Take a Soul Break, a time of prayers without words,
to open yourself to the blessings of joy, healing and peace.
Immerse yourself in music, silence,
and the beauty of our church’s architecture.
The printed liturgy will contain
poetry and other devotional readings for us to consider.
We will sing the congregational hymns as usual.

The Holy Eucharist will be celebrated through music,
offered by Coventry Choir with cello, flute, piano and organ.
The choir with organ and instrumentalists will offer anthems
and music in place of the spoken words
of the sermon, the prayers, the announcements.

The service will include music of Fauré, Vivaldi, Franck, Debussy,
MacMillan, Kodaly, Alain, Clara Schumann and Mendelssohn.
The prayers of the people will be an opportunity for usto move to votive candle stands
to light a candle and pause for a moment.

The children will have an extended Children’s Chapel and
Eucharist where they will experience similar music,
prayers and meditation in as much silence as possible.

Come! Join us for an oasis of contemplation
Sunday, March 11 | 9 & 11:15 a.m.

Thursday, March 8, 2012

Ending the War on Women: Lent & Liberation [Dr. Jay Johnson]

Last Sunday we had the extraordinary privilege of having the Reverend Dr. Jay Emerson Johnson with us for a Rector’s Forum entitled “Ending the War on Women: Lent & Liberation” where he challenged us to think "both historically and theologically about the recent flare-up in this war on women.”

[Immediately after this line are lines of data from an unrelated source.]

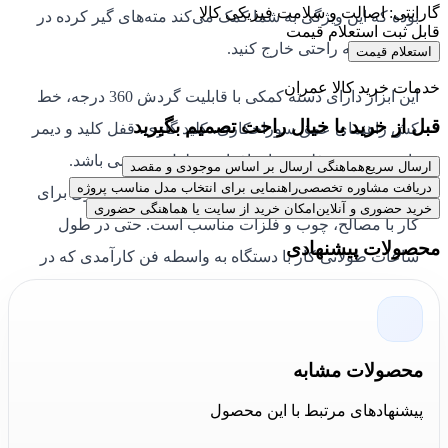
گارانتی: اصالت و سلامت فیزیکی کالا
بوده که این ویژگی‌ به شما کمک می‌کند مته‌های گیر کرده در
قابل ثبت استعلام قیمت
سطوح را به راحتی خارج کنید.
استعلام قیمت
خدمات خرید کالا عمران
این ابزار دارای دسته کمکی با قابلیت گردش 360 درجه، خط
قبل از خرید با خیال راحت تصمیم بگیرید
کش راهنمای عمق سوراخکاری، کلید گازی، قفل کلید و دیمر
دار، جعبه دنده فلزی برای افزایش طول عمر می باشد.
ارسال سریع
هماهنگی ارسال بر اساس موجودی و مقصد
دریافت مشاوره تخصصی
راهنمایی برای انتخاب مدل مناسب پروژه
سیستم ضربه زن قوی
دریل خانگی
در کنار موتور قوی برای
خرید حضوری و آنلاین
امکان خرید از سایت یا هماهنگی حضوری
کار با مصالح، چوب و فلزات مناسب است. حتی در طول
محصولات پیشنهادی
ساعات طولانی کار با دستگاه به واسطه فن کارآمدی که در
دستگاه تعبیه شده دریل داغ نمی‌کند. این دستگاه وزن سبک و
طراحی ارگونومیک سازگار با دست دارد.
محصولات مشابه
برای مشاهده دیگر محصولات هیوندای به
پیشنهادهای مرتبط با این محصول
فروشگاه
کالا عمران
مراجعه نمایید و با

“I want to be really clear and explicit right up front that I'm offering these observations as a white gay man,” he began. “I say this because I am perplexed by the near deafening silence from so many white gay men concerning the twin poisons of sexism and racism in North Atlantic societies today. This is deeply troubling to me, especially since homophobia is but a symptom of a much deeper confluence of male privilege and white supremacy in our history and in our world. If we fail to link male privilege with white supremacy we do so, I believe, at our grave peril.”

“We should note, for example that the latest fiascoes over access to contraception are not just brief regurgitations of the so-called culture war. They are instead of instances of a much longer and deeper struggle for control over women's bodies -- and therefore, also a struggle for the liberation of all bodies. It is also a struggle for the liberation of all bodies: women's bodies, men's bodies, children's bodies, the bodies of all other animals ... the body of this planet itself, Mother Earth. Indeed there is a direct link between the kind of male privilege that lays claim to women's bodies and rapes this planet for resources. I truly believe if we ended the war on women we would save the planet."